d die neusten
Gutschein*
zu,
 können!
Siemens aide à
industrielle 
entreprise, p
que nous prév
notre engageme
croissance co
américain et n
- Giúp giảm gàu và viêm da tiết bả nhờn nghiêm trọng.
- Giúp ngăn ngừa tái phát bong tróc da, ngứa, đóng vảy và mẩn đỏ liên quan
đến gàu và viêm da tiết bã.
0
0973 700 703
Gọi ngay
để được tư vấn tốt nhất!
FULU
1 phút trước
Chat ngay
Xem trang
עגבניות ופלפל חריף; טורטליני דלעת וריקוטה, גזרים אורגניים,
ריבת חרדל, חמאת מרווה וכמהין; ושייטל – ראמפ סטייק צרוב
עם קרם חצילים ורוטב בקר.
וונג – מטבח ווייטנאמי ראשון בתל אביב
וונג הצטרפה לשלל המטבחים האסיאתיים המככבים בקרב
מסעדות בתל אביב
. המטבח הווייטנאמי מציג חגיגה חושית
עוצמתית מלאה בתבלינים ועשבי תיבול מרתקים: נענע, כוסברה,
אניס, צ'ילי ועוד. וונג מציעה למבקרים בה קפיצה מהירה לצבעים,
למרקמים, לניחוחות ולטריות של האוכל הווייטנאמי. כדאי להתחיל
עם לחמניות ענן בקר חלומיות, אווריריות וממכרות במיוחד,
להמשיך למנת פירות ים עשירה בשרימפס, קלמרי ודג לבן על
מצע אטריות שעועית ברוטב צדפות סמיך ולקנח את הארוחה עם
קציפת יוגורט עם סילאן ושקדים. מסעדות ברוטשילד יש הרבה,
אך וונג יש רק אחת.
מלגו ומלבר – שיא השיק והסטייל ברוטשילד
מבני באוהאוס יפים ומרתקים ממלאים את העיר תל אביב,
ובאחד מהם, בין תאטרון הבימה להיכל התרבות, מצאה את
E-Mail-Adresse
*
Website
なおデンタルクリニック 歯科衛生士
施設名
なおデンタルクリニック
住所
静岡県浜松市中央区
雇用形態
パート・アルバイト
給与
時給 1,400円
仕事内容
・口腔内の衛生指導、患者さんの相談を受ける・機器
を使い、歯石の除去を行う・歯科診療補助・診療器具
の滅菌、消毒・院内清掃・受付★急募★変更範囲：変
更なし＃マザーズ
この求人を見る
========================================
• _Request_: Reproduce the listing from its first line through the line containing "עם לחמניות ענן", inclusive, substituting "Rabattcode" for "Gutschein" and leaving every other word unchanged.

• _Answer to the problem_:
d die neusten
Rabattcode*
zu,
 können!
Siemens aide à
industrielle 
entreprise, p
que nous prév
notre engageme
croissance co
américain et n
- Giúp giảm gàu và viêm da tiết bả nhờn nghiêm trọng.
- Giúp ngăn ngừa tái phát bong tróc da, ngứa, đóng vảy và mẩn đỏ liên quan
đến gàu và viêm da tiết bã.
0
0973 700 703
Gọi ngay
để được tư vấn tốt nhất!
FULU
1 phút trước
Chat ngay
Xem trang
עגבניות ופלפל חריף; טורטליני דלעת וריקוטה, גזרים אורגניים,
ריבת חרדל, חמאת מרווה וכמהין; ושייטל – ראמפ סטייק צרוב
עם קרם חצילים ורוטב בקר.
וונג – מטבח ווייטנאמי ראשון בתל אביב
וונג הצטרפה לשלל המטבחים האסיאתיים המככבים בקרב
מסעדות בתל אביב
. המטבח הווייטנאמי מציג חגיגה חושית
עוצמתית מלאה בתבלינים ועשבי תיבול מרתקים: נענע, כוסברה,
אניס, צ'ילי ועוד. וונג מציעה למבקרים בה קפיצה מהירה לצבעים,
למרקמים, לניחוחות ולטריות של האוכל הווייטנאמי. כדאי להתחיל
עם לחמניות ענן בקר חלומיות, אווריריות וממכרות במיוחד,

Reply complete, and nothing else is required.